Excerpt to read —
▽
每次出现元音时反转字符串的函数？

Question

I'm trying to make a function that, for every occurrence of a vowel in a string, reverses said-string (and includes the vowel when it does this). The function is somewhat complex for my understanding so I'd like some help and a maybe a breakdown of it. However, I would only like to use the operators and statements that I'm currently learning (for/while and if). If possible, I would also like to avoid using list comprehension.

Here's what the inputs and outputs should look like:

an example input would be reverse_per_vowel('aerith') which returns 'iraeth'

If we break the process of this function into steps, it should look like:

( a )erith → ( a )erith ( the first letter is a vowel, so it is reversed. However, because it is the first letter in the string, there are no visible changes. )

(a e )rith → ( e a)rith ( the second letter is also a vowel, so every letter in the string leading up to and including the vowel is reversed. )

(ear i )th → ( i rae)th ( the fourth letter is a vowel, so everything leading up to and including it is also reversed. Note how it accounts for the letters in the string that were reversed previously. )

as you can see, the amount of times the string is reversed is cumulative and I'm not quite sure how to code for this. However, I've attempted to write a component of the function.

What I'm trying

vowellist = 'aeiouAEIOU'
sampleword = 'aerith'

indexlist = []
for i in range(len(sampleword)):
    if sampleword[i] in vowel_list:
        indexlist.append(i)
indexlist

output: [0, 1, 3]

this excerpt does not reverse any parts of the string, however it returns indexes where the string should be reversed. What I planned on doing was plugging these indexes back into the sample word somehow and using [::-1] to reverse a portion of the string. However, I don't know how I would do this nor if it would be a good idea. Any help would be appreciated.

Answer 1

If there are many vowels, then the repeated reversals seem like they could be avoided, as a second reversal somewhat is an undo of the previous reversal.

And yes, you could use this algorithm:

• Build two strings. They start emtpy, and mark the second of them as the "active" one.

• Visit the input characters in reversed order: from last to first

  • As long as they are consonants add them to the currently active string
  • When it is a vowel, switch the active string to be the other one, and add the vowel there

• At the end of this process, reverse the second string and return the concatenation of the two strings:

VOWELS = set("aeiouAEIOU")

def reverse_per_vowel(s):
    endings = ["", ""]
    side = 1
    for c in reversed(s):
        if c in VOWELS:
            side = 1 - side  # Toggle between 0 and 1
        endings[side] += c
    return endings[0] + endings[1][::-1]

As this algorithm is not reversing each time it meets a vowel, but only performs one reversal at the end, it runs with linear time complexity, contrary to what you would get if you implement the described process literally, which has a worst case time complexity of O(n²).

With this complexity analysis I assume that extending a string with a character is a constant time process. If there is doubt about this, then implement it with two lists of characters, calling append and perform a join at the end of the process to get the final string:

VOWELS = set("aeiouAEIOU")
△
Provided data —
▽
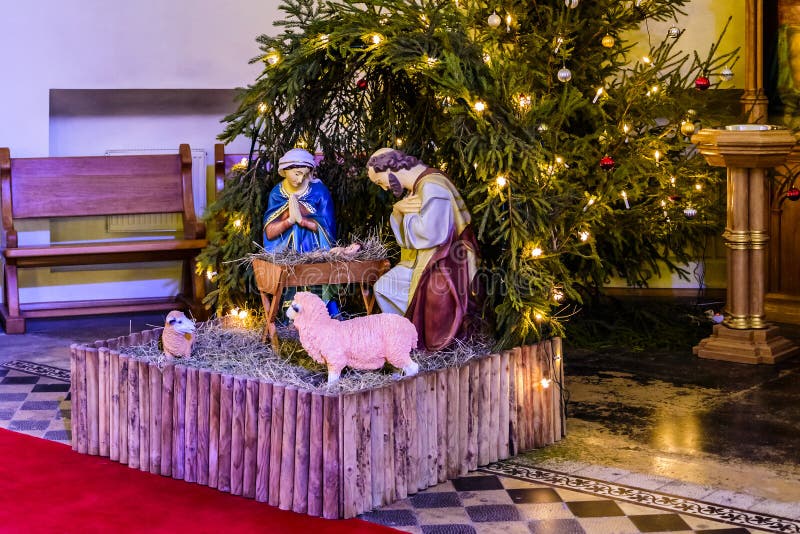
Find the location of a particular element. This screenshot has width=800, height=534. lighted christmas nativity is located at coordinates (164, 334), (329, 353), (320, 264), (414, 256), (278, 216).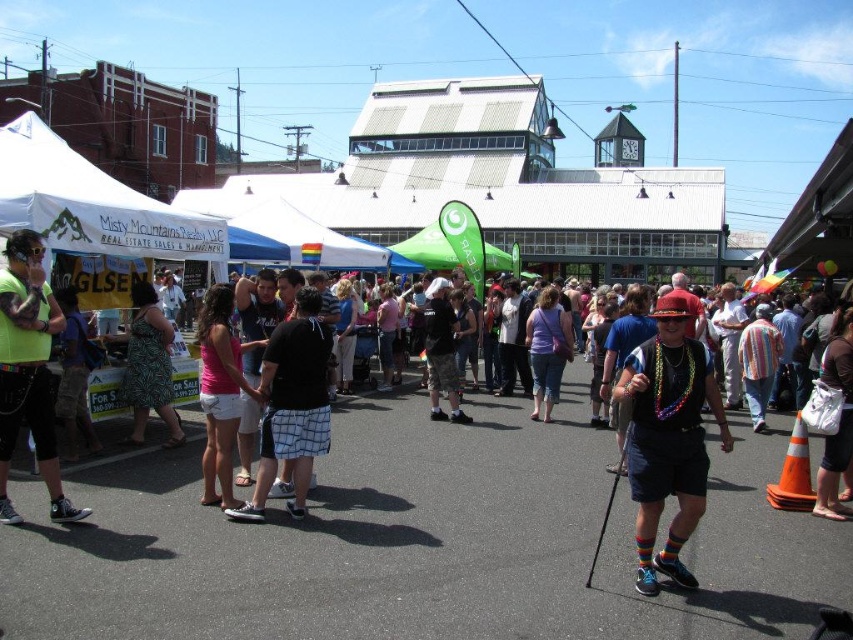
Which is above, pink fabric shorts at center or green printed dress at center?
△
Exercise tasks —
(A) In the thread about reversing a string at each vowel, why does the algorithm in Answer 1 run in linear time instead of O(n²)? Reply in one to three sentences.
(B) Extend the thread about reversing a string at each vowel, picking up right after its final line of code.

Results in order —
(A) It performs only one reversal, at the end, instead of reversing each time it meets a vowel. Following the described process literally would reverse repeatedly, with a worst case of O(n²). This assumes that adding a character to a string takes constant time.

(B)
def reverse_per_vowel(s):
    endings = [[], []]
    side = 1
    for c in reversed(s):
        if c in VOWELS:
            side = 1 - side  # Toggle between 0 and 1
        endings[side].append(c)
    
    return "".join(endings[0] + endings[1][::-1])

Answer 2

One easy way to achieve this is to use recursion:

vowels = set('aeiouAEIOU')

def reverse_per_vowel(s):
    if not s: # empty string
        return ''
    beforelast, last = s[:-1], s[-1]
    if last in vowels:
        return last + reverse_per_vowel(beforelast)[::-1]
    return reverse_per_vowel(beforelast) + last

print(reverse_per_vowel('aerith')) # iraeth

Answer 3

You can do it with simple modification of your for loop and some advanced slicing:

vowellist = 'aeiouAEIOU'
sampleword = 'aerith'

for i in range(len(sampleword)):
    if sampleword[i] in vowellist:
        sampleword = sampleword[i::-1] + sampleword[i + 1:]

print(sampleword)

Every iteration if vowel appears you can just reassign string with new partly reversed. Output:

iraeth

Answer 4

Using a list makes it very easy and clean:

def reverse_per_vowel(word):
    result = []
    for letter in word:
        result.append(letter)
        if letter in 'aeiouAEIOU':
            result.reverse()
    return ''.join(result)

It's also fast. For your sample word, it was faster than all the other solutions posted so far, and for a word with 1000 letters ( 'aerith' * 167 ), only @trincot's second solution was a bit faster, the others were 2 to 10 times slower. Eventually of course it really loses to trincot's second solution, which at 10,000 letters was about 5 times faster and at 100,000 letters was about 46 times faster.

And here's another linear-time one, a bit faster than trincot's (tested on strings with up to a million letters). It puts the letters into a deque so it can efficiently append to the left or to the right. And it has a flag that tells whether the result is currently in reverse.

from collections import deque

def reverse_per_vowel(word):
    result = deque()
    reverse = False
    for letter in word:
        if not reverse:
            result.append(letter)
        else:
            result.appendleft(letter)
        if letter in 'aeiouAEIOU':
            reverse = not reverse
    if reverse:
        result.reverse()
    return ''.join(result)